(DOCUMENT PASSAGE Opens)
Group of burial mounds in northern Japan

Ezuriko Kofun group (江釣子古墳群, Ezuriko kofun-gun) is a group of four separate sets of late Kofun period burial mounds in the city of Kitakami, Iwate, in the Tōhoku region of northern Japan. The tombs have been collectively designated a National Historic Site in 1979, with the area under designation expanded in 1980.

==Overview==
Located on a river terrace near the confluence of the Waga River with the Kitakami River at an altitude of 70 to 90 meters, the site consists of the Nekoyazu and Naganuma sites (29 tombs), Gojōmaru site (81 tombs), and Yahata site (23 tombs), with a total of some 120 burial mounds. All of kofun are dome-shaped, with a diameter of 4.5 to 16 meters and an average height of 0.4 to 0.7 meters. Archaeological excavations were conducted in 1954 by Waseda University on a portion of the site, and identified the kofun as being from the late 7th through early 8th centuries. Further investigation was performed by Tōhoku University in 1965. The kofun contained stone burial chambers made from piled rounded river stones, the largest of which was five meters in length, with a central trench to hold the sarcophagus. In the Gojōmaru district, one tomb was found to contain four chambers. Grave goods included remnants of bladed instruments (swords, daggers, agricultural implements), jewelry (magatama beads, cylindrical beads, glass beads, etc.), horse fittings, and shards of earthenware pottery. An excavation in 1972 confirmed that the kofun in the Naganuma site were part of the same cluster, and the National Historic Site designation was modified in 1980 to include this group.

The site is located a three-minute walk from the "Gojo Maru" bus stop on Iwateken Kotsu Bus from Kitakami Station on the Tohoku Shinkansen.
(DOCUMENT PASSAGE Closes)
### QUESTIONS TO ANSWER
[A] Check each statement against the Ezuriko Kofun group passage. For each, answer yes or no and quote the words that decide it: (i) Waseda University excavated part of the site in 1954. (ii) The Yahata site contains 81 tombs. (iii) A tomb in the Gojōmaru district held four chambers.
[B] Translate this sentence from the Ezuriko Kofun group passage into Spanish: "The kofun contained stone burial chambers made from piled rounded river stones, the largest of which was five meters in length, with a central trench to hold the sarcophagus."
(SUPPLIED INFORMATION Opens)
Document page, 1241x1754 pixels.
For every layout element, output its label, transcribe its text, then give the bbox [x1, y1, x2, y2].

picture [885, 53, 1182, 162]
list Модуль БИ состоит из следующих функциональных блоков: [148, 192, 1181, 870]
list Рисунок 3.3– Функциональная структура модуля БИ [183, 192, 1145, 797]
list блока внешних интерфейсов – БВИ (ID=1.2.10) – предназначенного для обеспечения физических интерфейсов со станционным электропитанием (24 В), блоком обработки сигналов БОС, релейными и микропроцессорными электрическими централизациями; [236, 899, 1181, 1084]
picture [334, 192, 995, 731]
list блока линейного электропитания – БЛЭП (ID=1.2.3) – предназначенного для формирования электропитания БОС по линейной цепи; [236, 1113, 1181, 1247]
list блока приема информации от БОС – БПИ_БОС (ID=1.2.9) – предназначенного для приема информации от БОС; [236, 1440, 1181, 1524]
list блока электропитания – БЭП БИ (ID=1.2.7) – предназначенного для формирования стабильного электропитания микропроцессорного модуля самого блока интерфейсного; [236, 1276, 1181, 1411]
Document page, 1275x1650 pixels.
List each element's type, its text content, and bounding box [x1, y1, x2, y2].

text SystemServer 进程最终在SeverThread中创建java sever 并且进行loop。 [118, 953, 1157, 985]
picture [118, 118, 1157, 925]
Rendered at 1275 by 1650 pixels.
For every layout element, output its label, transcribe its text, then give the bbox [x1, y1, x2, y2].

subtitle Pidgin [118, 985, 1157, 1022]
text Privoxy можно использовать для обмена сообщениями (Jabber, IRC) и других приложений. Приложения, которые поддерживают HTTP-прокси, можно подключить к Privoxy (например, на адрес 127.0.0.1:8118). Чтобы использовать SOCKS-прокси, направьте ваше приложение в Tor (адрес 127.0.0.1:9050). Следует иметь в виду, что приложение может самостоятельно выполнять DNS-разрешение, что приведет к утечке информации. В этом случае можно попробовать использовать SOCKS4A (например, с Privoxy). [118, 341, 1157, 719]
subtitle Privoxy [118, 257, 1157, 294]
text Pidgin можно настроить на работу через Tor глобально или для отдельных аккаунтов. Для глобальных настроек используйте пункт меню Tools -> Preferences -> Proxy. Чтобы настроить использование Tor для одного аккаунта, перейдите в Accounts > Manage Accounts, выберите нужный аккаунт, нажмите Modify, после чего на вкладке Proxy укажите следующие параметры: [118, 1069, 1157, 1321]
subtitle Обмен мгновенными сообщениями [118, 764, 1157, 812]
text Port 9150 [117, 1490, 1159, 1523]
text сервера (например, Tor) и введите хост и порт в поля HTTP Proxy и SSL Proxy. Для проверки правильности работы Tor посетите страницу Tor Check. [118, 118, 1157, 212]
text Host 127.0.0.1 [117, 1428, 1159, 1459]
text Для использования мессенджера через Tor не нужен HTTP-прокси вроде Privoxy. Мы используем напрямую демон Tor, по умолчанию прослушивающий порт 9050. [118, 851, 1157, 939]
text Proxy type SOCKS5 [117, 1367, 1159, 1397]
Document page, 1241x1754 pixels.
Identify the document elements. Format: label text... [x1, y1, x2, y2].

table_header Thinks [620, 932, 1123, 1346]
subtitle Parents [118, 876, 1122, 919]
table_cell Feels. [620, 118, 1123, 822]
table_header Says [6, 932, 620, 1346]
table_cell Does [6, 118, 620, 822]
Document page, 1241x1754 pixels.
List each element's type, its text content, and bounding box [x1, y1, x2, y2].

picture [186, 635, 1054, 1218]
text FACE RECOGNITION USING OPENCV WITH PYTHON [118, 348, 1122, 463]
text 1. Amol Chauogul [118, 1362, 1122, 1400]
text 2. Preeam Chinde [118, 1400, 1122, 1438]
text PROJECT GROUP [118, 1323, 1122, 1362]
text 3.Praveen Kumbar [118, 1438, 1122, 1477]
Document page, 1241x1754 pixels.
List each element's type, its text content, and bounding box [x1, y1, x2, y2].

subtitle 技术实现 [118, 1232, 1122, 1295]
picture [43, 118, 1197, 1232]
(SUPPLIED INFORMATION Closes)
### ACTIVITY ANSWERS
[A]
(i) Yes: "Archaeological excavations were conducted in 1954 by Waseda University on a portion of the site"
(ii) No: "Gojōmaru site (81 tombs), and Yahata site (23 tombs)"
(iii) Yes: "In the Gojōmaru district, one tomb was found to contain four chambers."

[B] Los kofun contenían cámaras funerarias de piedra hechas con cantos rodados de río apilados, la mayor de las cuales medía cinco metros de longitud, con una zanja central para alojar el sarcófago.